The Deezies beat they damn ass, holla if ya hear me
We got fans from Minnesota all the way down the Mississippi
Coach Roth be a newbie, here's one for your cheat sheet
It's gonna be 18 and life before you beat me!
~ Pifke's still tryin', it's been three years
You never gonna do it, so why are you here?
You should do like Coach Young and change yo' career
Or do like CrashNet and just disappear
I'mma eat you chumps like you government cheese
Just ask Pac-Man, he don't want it with Deez!

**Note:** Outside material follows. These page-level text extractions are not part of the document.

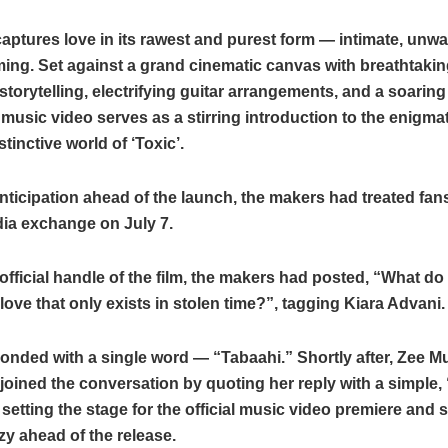
captures love in its rawest and purest form — intimate, unw
ing. Set against a grand cinematic canvas with breathtakin
storytelling, electrifying guitar arrangements, and a soaring
 music video serves as a stirring introduction to the enigma
stinctive world of ‘Toxic’.
nticipation ahead of the launch, the makers had treated fans
dia exchange on July 7.
official handle of the film, the makers had posted, “What do 
love that only exists in stolen time?”, tagging Kiara Advani.
onded with a single word — “Tabaahi.” Shortly after, Zee M
ined the conversation by quoting her reply with a simple,
etting the stage for the official music video premiere and 
nzy ahead of the release.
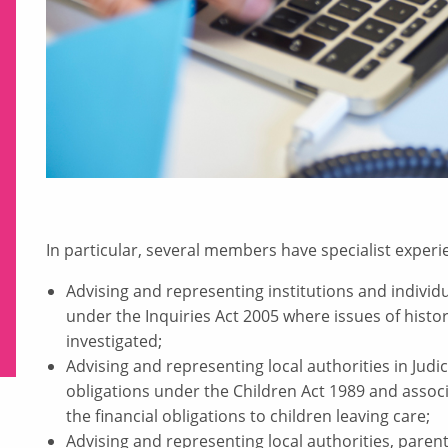
In particular, several members have specialist experie
Advising and representing institutions and individu
under the Inquiries Act 2005 where issues of histori
investigated;
Advising and representing local authorities in Judic
obligations under the Children Act 1989 and associ
the financial obligations to children leaving care;
Advising and representing local authorities, parent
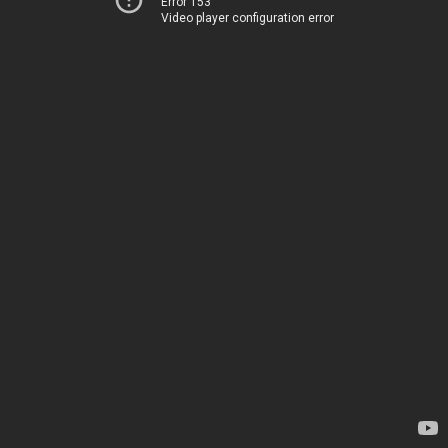
Error 153
Video player configuration error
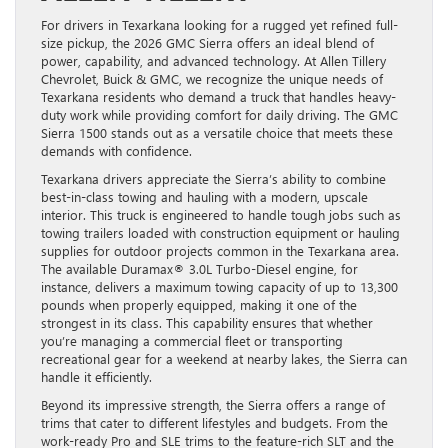
For drivers in Texarkana looking for a rugged yet refined full-
size pickup, the 2026 GMC Sierra offers an ideal blend of
power, capability, and advanced technology. At Allen Tillery
Chevrolet, Buick & GMC, we recognize the unique needs of
Texarkana residents who demand a truck that handles heavy-
duty work while providing comfort for daily driving. The GMC
Sierra 1500 stands out as a versatile choice that meets these
demands with confidence.
Texarkana drivers appreciate the Sierra’s ability to combine
best-in-class towing and hauling with a modern, upscale
interior. This truck is engineered to handle tough jobs such as
towing trailers loaded with construction equipment or hauling
supplies for outdoor projects common in the Texarkana area.
The available Duramax® 3.0L Turbo-Diesel engine, for
instance, delivers a maximum towing capacity of up to 13,300
pounds when properly equipped, making it one of the
strongest in its class. This capability ensures that whether
you’re managing a commercial fleet or transporting
recreational gear for a weekend at nearby lakes, the Sierra can
handle it efficiently.
Beyond its impressive strength, the Sierra offers a range of
trims that cater to different lifestyles and budgets. From the
work-ready Pro and SLE trims to the feature-rich SLT and the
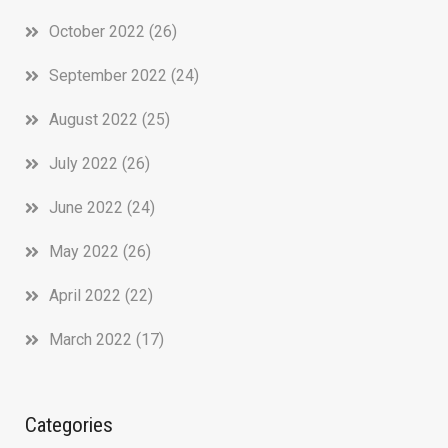
October 2022
(26)
September 2022
(24)
August 2022
(25)
July 2022
(26)
June 2022
(24)
May 2022
(26)
April 2022
(22)
March 2022
(17)
Categories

Then I'mma solve a problem of two half-coaches
Even though they suck, we gotta fill those quotas,
Make 'em share a team, put it on the West Coast
Then connect at L-A-X, but your wifeys know this
They on the tarmac when my plane approaches
And I'mma grab them cakes, I ain't meanin' Hostess
Ain't even gotta go thru se-curr-ity before I get it
Just ask the stewardess, she'll tell you whurr I did it
Up in the cockpit, playin' with the switches
The way she let me hit it, I'll never call her misses!
Finish up my visit ~ no, I didn't forget
I got one more coach that I ain't served yet
Mr. Unimportant, a-k-a Coach Chiquet
NAH, you ain't worth it! ("C'mon!")
Deezies Afterparty!... From September to December... you betta remember... The Deezies ALWAYS be fa Sheezy... yo... first y'all got a sample... now y'all got a handful... Duckett/Stanton, I'mma make y'all an example! Word life!
TJ: C-Deezy fa Sheezy, keepin' it on point! I'm Ty Jackson. The Deezies fa Sheezies open the season this Sunday on the road against Duckett/Stanton. If you can't make the trip, make sure you listen to the game live, here on the Deezies Sportsradio Network. And don't forget to join us here next Wednesday for another edition of the Afterparty! One love!